- _Your objective_: An exact reproduction of all the data is needed, with no images in it.

Images with lens parameters

--- --- ---

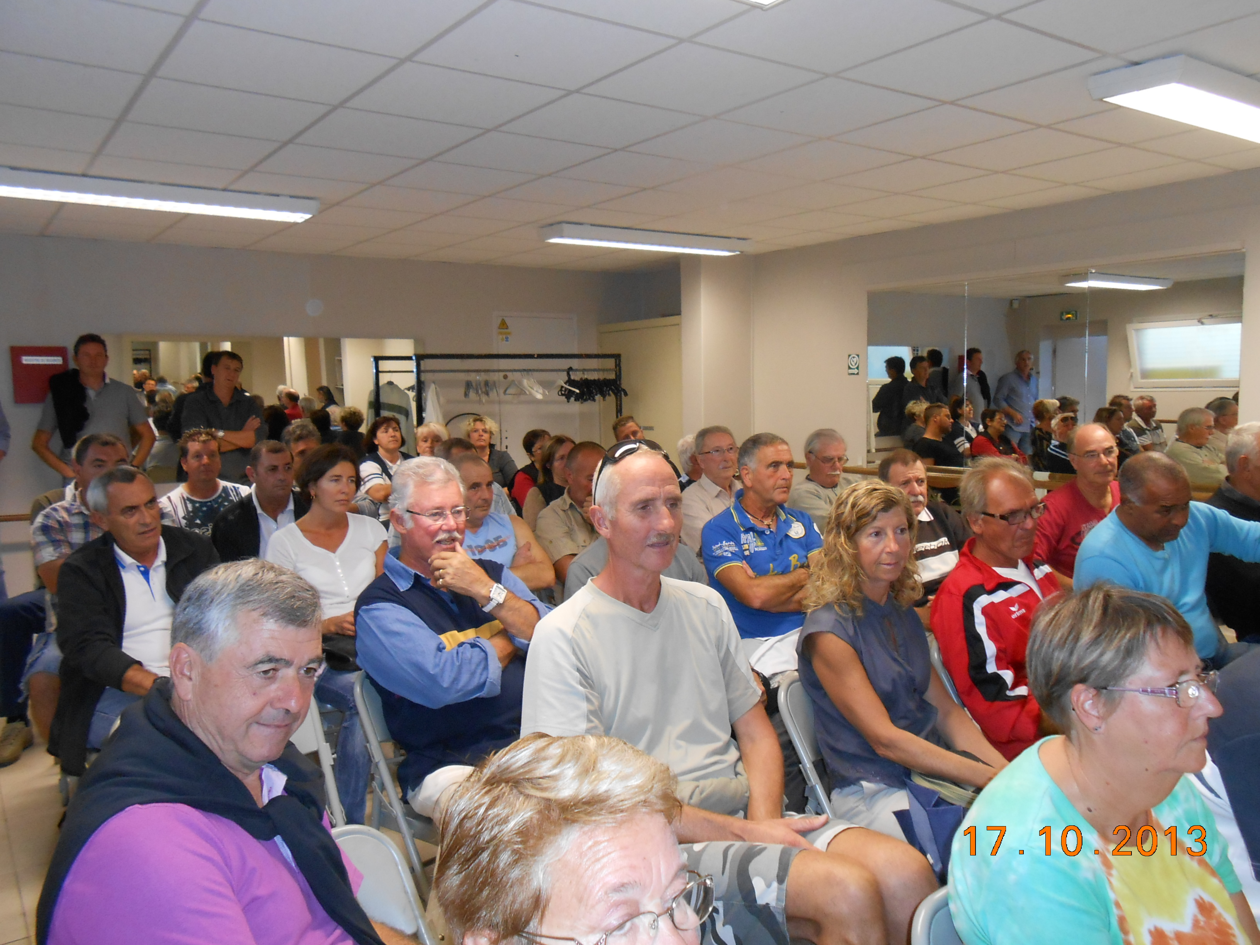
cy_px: 472
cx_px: 630
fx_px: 946
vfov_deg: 53.1
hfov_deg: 67.3
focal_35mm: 26
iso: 320
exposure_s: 1/25
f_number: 3.5
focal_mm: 4.6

--- --- ---

- _Exercise output_:
cy_px: 472
cx_px: 630
fx_px: 946
vfov_deg: 53.1
hfov_deg: 67.3
focal_35mm: 26
iso: 320
exposure_s: 1/25
f_number: 3.5
focal_mm: 4.6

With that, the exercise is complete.